SELECTED PASSAGE
I managed to goof up the hand brake adjustment so the rear wheels have to come off again sometime soon, but that's a minor issue, I know what I did wrong.

I did have a small scare when I first started up, got both ABS and adaptive suspension faults, which I expected since I had run the engine warm at one point while the wheel speed sensors and CATS were still unplugged. What I did not expect was that my iCarsoft would not clear these codes, which made me worry that I had somehow damaged the wires and that the faults were actually real. But the Torque app cleared the codes right away and they did not come back after my test drive. Anybody else have trouble clearing old codes with the iCarsoft?

Some lessons learnt from this job:
- Replacing the bushings in the pendulum and the wishbone tie bracket was not necessary and it would have saved me a ton of effort if I had left them alone. But I had obviously no way of knowing the condition of the bushings beforehand.

- As many pictures as I took while tearing the subframe apart, things would have been easier if I had taken even more, including videos. Simon at projectsinthebarn was kind to help by sending me a few pictures of components that weren't shown in detail in his disassembly videos.

- I should have put studs in the exhaust brackets before lifting the axle in place so that the exhaust mounts could be bolted in place using nuts instead of the original M8 bolts. Many hours were wasted messing around trying to get those bolts back in place.

Data extracted from a collection
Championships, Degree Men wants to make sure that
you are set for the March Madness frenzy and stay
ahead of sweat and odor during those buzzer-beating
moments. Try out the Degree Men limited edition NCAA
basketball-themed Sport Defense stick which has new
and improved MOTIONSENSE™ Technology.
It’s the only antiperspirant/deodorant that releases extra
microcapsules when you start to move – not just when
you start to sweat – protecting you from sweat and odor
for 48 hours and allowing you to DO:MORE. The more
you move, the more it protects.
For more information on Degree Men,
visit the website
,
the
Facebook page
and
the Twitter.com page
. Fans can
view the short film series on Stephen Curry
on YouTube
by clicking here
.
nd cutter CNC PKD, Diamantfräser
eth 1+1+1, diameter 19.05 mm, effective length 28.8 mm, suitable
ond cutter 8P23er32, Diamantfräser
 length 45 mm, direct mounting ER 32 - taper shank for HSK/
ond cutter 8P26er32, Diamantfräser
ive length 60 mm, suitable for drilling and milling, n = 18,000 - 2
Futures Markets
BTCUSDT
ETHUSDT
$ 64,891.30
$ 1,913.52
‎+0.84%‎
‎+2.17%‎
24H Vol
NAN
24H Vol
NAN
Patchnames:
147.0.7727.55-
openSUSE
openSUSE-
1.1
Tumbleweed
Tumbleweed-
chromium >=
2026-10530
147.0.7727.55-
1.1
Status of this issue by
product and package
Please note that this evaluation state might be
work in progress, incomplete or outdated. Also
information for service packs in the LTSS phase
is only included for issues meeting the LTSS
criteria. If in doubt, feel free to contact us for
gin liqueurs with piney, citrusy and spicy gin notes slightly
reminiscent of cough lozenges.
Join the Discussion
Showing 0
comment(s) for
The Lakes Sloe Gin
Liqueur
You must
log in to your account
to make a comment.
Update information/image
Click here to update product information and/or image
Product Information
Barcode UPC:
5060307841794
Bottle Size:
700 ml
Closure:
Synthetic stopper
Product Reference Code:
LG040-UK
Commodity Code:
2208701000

PROBLEMS AND TASKS
1. According to the post about the rear subframe job, what cleared the ABS and adaptive suspension fault codes after the iCarsoft failed to?
2. Write the next part of the post about the rear subframe job, picking up after its final sentence.

TASK ANSWERS
1. The Torque app cleared them.

2.
- There are wires that run between the fenders and the strut mounting plates, which are at risk of snagging or getting pinched when the struts are moved in and out of place. I had to constantly check on them while lowering and lifting the axle to make sure that didn't happen.

- I should not have bolted the anti-roll bar to the drop links until the struts were in place, since you pretty much have to be able to move the wishbones individually to get the holes in the strut mounting plate to line up with the studs.

- One of my biggest fears was that I'd get carried away and forget to disconnect / reconnect the CATS, and it ALMOST happened on re-assembly. What a pain that would have been...

- Although it's not exactly convenient as a one-person job, it was not very difficult either. I never had to call on a buddy to come over and help. Lifting the axle off and back onto the jack to get to the underside bolts is probably the biggest challenge for a single worker. If arms, legs, and back are not in decent shape, help is definitely needed with that.